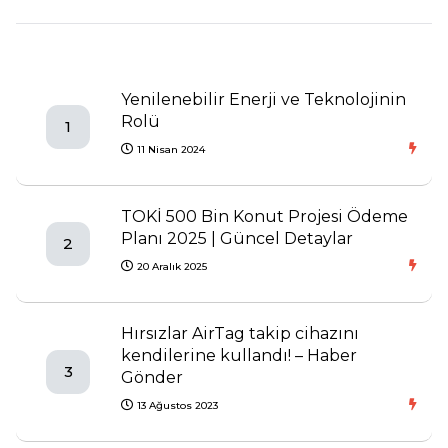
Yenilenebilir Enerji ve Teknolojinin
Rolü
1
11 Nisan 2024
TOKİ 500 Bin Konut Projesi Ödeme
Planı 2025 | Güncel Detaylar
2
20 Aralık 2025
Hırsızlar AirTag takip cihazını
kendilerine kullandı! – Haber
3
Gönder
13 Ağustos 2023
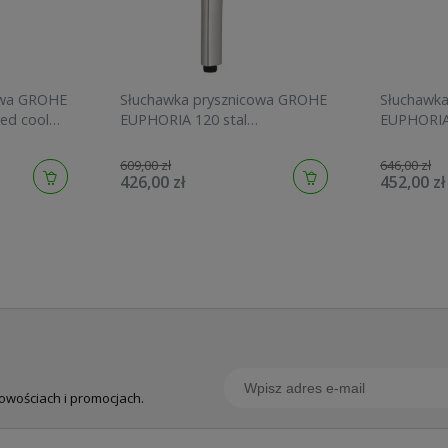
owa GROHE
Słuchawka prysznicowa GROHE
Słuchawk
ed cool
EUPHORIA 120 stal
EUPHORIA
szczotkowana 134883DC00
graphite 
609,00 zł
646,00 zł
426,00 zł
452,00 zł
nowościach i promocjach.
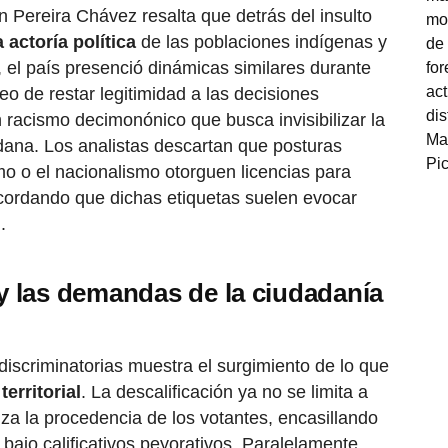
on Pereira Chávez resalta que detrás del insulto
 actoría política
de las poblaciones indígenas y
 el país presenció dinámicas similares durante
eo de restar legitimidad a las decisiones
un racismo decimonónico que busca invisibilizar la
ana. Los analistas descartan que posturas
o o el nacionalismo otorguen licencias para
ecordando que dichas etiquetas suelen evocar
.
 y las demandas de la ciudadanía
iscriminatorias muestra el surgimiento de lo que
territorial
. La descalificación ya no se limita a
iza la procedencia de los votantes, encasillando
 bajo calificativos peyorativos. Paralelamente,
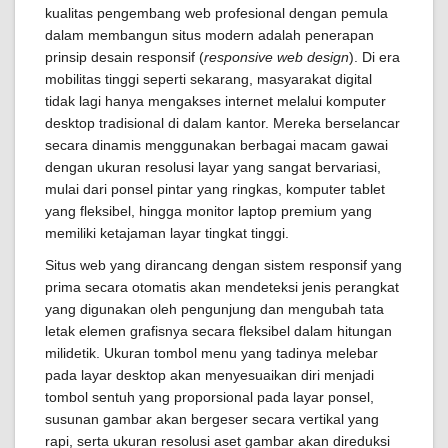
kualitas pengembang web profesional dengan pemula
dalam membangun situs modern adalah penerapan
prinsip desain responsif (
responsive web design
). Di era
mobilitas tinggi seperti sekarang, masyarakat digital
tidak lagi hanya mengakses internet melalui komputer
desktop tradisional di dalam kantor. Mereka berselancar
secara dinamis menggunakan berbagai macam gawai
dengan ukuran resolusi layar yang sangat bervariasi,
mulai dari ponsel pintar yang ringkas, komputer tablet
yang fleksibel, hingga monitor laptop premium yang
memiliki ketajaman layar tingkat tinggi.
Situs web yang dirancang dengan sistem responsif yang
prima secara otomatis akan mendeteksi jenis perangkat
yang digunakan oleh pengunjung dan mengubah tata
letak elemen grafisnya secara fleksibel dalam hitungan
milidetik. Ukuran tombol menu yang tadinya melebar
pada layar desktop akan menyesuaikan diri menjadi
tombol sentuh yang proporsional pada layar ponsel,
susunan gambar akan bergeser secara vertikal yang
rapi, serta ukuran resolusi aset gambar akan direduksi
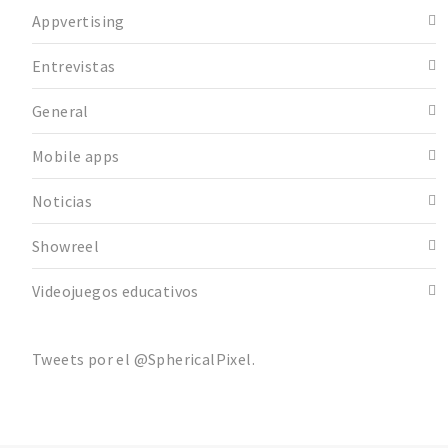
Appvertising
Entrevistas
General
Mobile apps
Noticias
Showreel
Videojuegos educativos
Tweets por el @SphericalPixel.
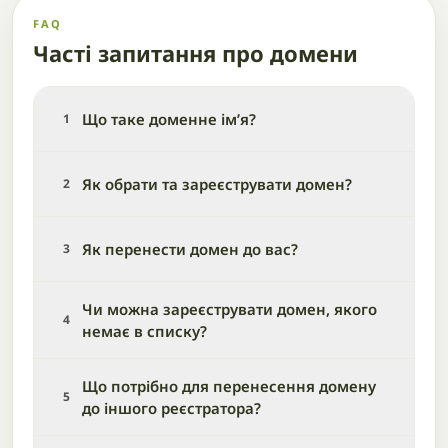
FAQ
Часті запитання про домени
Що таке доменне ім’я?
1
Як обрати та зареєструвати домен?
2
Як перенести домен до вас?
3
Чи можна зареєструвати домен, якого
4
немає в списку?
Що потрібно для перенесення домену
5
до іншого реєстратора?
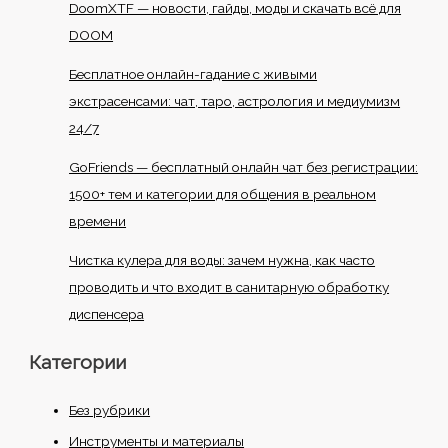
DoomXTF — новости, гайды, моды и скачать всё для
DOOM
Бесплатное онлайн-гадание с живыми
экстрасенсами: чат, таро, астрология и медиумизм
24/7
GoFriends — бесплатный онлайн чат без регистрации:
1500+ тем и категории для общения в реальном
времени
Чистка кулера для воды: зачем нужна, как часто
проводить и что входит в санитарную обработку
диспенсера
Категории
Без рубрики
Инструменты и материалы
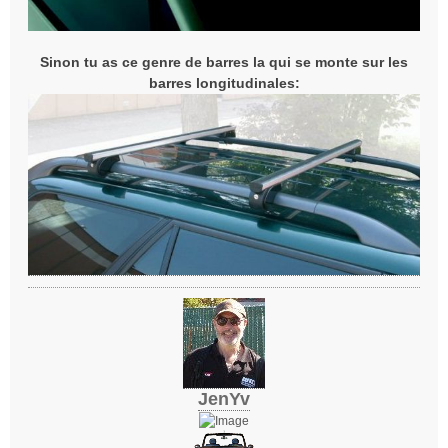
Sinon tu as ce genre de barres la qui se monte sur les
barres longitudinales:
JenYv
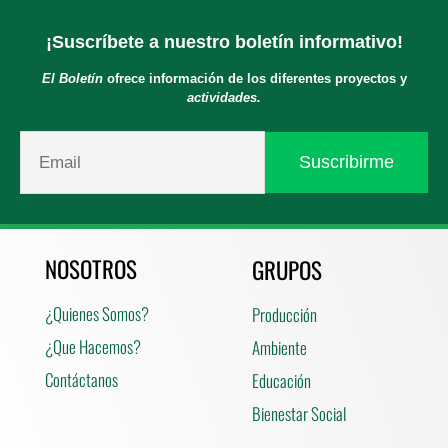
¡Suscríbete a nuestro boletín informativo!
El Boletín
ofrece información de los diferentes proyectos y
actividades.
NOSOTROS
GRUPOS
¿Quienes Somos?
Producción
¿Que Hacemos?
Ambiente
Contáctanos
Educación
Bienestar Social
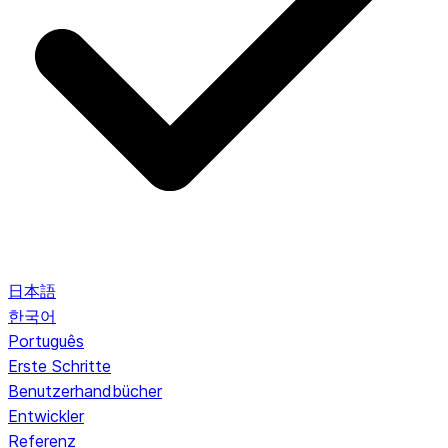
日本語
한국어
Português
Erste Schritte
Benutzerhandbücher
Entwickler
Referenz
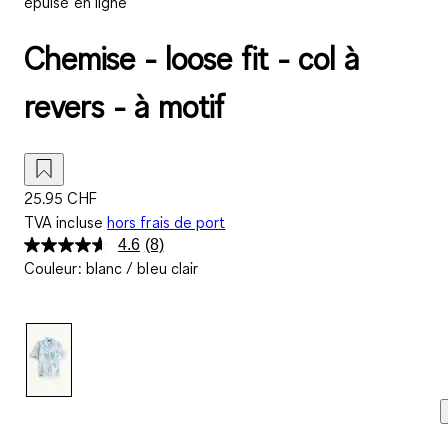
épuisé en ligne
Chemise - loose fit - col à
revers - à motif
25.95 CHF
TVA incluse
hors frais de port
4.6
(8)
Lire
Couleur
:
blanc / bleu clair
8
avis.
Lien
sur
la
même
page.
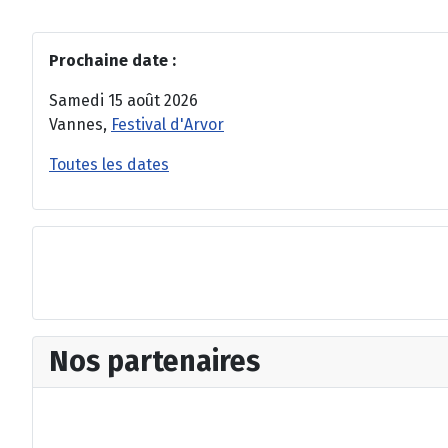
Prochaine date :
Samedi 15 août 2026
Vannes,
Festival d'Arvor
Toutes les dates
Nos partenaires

==

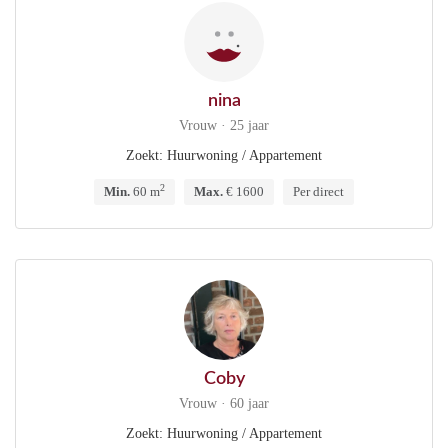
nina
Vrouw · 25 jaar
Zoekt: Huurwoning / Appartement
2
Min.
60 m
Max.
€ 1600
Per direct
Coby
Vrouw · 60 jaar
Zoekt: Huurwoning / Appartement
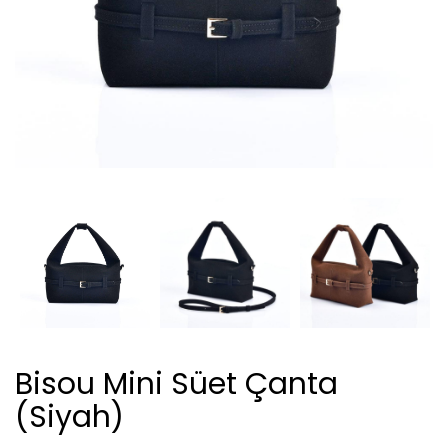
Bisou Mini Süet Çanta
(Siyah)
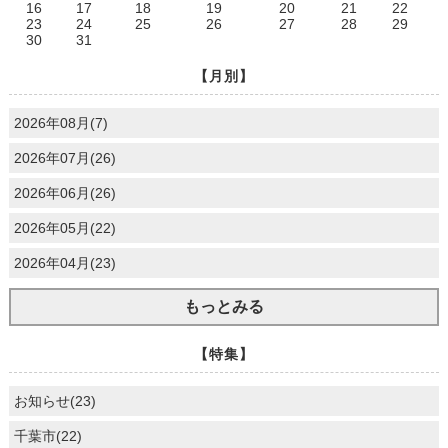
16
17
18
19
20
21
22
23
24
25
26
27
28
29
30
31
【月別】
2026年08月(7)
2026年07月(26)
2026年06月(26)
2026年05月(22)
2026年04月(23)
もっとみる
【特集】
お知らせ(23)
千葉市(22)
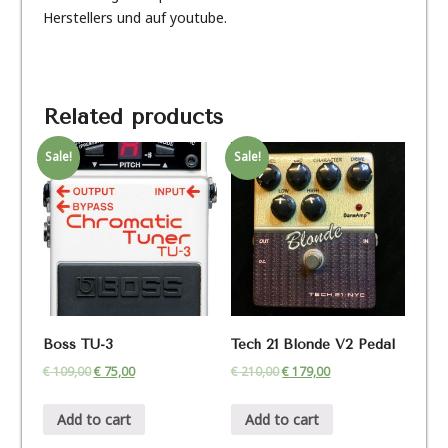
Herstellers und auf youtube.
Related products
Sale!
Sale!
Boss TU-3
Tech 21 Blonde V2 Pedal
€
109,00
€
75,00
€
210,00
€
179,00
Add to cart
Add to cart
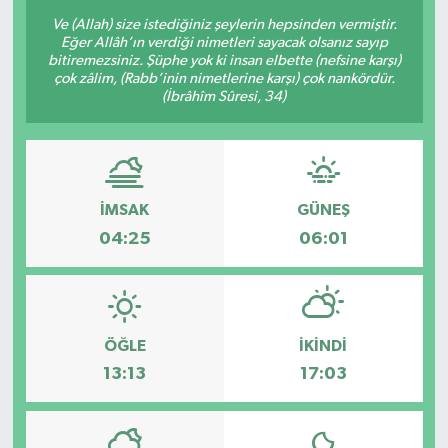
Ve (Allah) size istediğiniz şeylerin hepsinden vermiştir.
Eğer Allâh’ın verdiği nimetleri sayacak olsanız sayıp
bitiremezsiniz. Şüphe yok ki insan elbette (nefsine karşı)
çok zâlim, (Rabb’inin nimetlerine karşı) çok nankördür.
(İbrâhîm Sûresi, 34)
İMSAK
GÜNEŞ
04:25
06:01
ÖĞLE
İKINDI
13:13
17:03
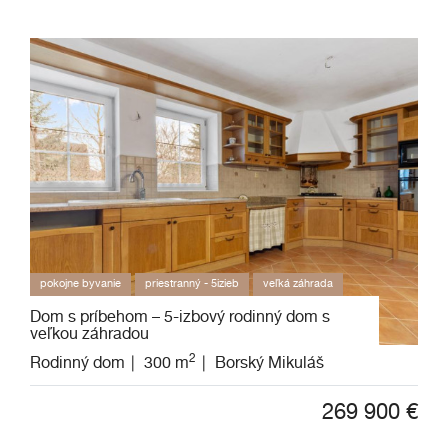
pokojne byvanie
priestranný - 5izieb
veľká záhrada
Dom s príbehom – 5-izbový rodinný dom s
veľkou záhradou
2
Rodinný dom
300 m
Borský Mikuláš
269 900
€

==

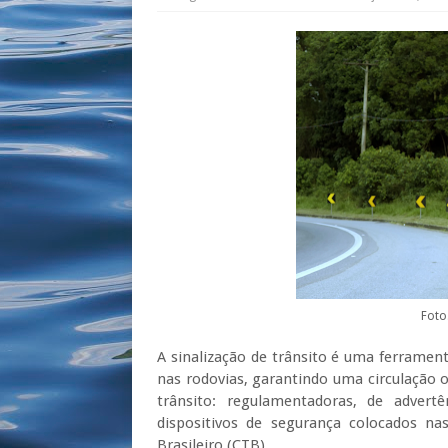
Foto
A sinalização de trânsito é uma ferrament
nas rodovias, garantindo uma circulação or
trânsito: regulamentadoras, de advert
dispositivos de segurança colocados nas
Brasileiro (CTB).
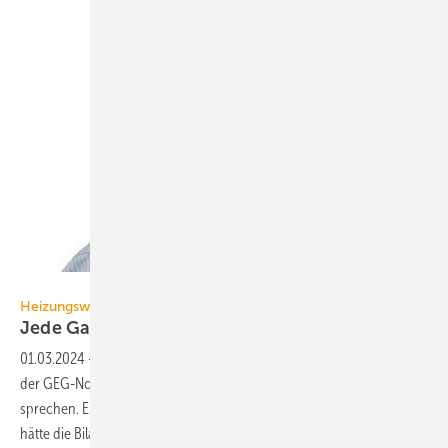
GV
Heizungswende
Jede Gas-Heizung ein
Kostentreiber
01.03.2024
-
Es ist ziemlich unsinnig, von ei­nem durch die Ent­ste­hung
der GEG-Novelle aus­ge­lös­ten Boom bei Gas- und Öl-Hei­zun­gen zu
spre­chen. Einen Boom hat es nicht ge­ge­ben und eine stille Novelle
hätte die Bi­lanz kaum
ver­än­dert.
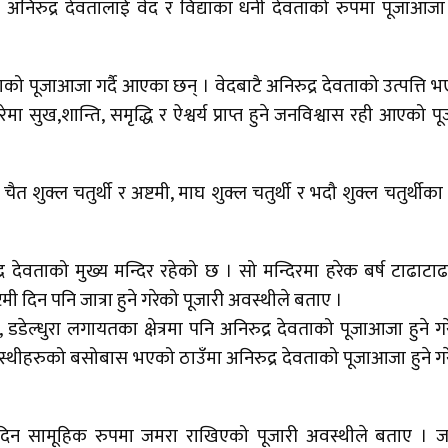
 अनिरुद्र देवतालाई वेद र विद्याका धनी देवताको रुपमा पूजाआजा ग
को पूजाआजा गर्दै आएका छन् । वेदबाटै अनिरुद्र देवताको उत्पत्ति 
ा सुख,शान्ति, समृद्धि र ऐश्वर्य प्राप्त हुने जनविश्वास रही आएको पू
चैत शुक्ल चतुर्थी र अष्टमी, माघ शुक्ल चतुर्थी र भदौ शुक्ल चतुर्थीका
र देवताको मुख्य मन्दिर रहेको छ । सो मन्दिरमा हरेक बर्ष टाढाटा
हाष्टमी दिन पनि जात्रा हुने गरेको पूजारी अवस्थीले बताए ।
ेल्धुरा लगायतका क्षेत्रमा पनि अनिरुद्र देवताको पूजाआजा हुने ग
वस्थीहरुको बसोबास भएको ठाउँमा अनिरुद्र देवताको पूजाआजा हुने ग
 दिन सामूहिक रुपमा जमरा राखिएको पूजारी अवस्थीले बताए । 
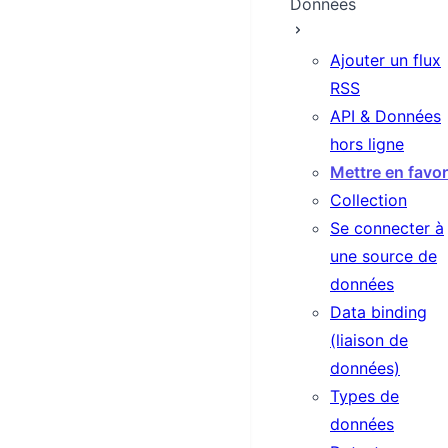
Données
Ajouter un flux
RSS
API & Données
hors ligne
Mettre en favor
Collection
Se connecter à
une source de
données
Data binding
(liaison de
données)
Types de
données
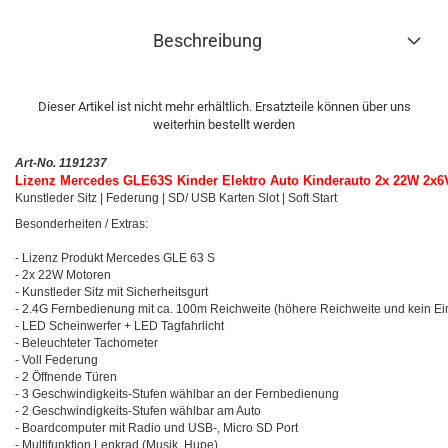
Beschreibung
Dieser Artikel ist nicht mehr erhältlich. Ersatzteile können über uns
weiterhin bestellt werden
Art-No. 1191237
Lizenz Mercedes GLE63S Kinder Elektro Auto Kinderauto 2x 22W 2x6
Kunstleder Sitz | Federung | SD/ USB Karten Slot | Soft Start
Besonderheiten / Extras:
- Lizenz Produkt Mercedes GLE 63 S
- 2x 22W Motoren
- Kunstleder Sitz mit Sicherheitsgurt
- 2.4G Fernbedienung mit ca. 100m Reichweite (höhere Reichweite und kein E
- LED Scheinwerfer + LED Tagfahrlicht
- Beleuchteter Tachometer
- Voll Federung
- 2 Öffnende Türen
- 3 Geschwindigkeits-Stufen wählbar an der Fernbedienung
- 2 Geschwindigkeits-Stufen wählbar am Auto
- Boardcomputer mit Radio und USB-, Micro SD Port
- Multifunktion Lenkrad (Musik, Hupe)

- Problem statement -
Reproduce everything from the line containing "Yenilenebilir Enerji ve Teknolojinin" down to the line containing "nowościach i promocjach.", replacing "GROHE" with "KLUDI" and leaving all else unchanged. Omit the pictures from your answer.

- Task answer -
Yenilenebilir Enerji ve Teknolojinin
Rolü
1
11 Nisan 2024
TOKİ 500 Bin Konut Projesi Ödeme
Planı 2025 | Güncel Detaylar
2
20 Aralık 2025
Hırsızlar AirTag takip cihazını
kendilerine kullandı! – Haber
3
Gönder
13 Ağustos 2023
owa KLUDI
Słuchawka prysznicowa KLUDI
Słuchawk
ed cool
EUPHORIA 120 stal
EUPHORIA
szczotkowana 134883DC00
graphite 
609,00 zł
646,00 zł
426,00 zł
452,00 zł
nowościach i promocjach.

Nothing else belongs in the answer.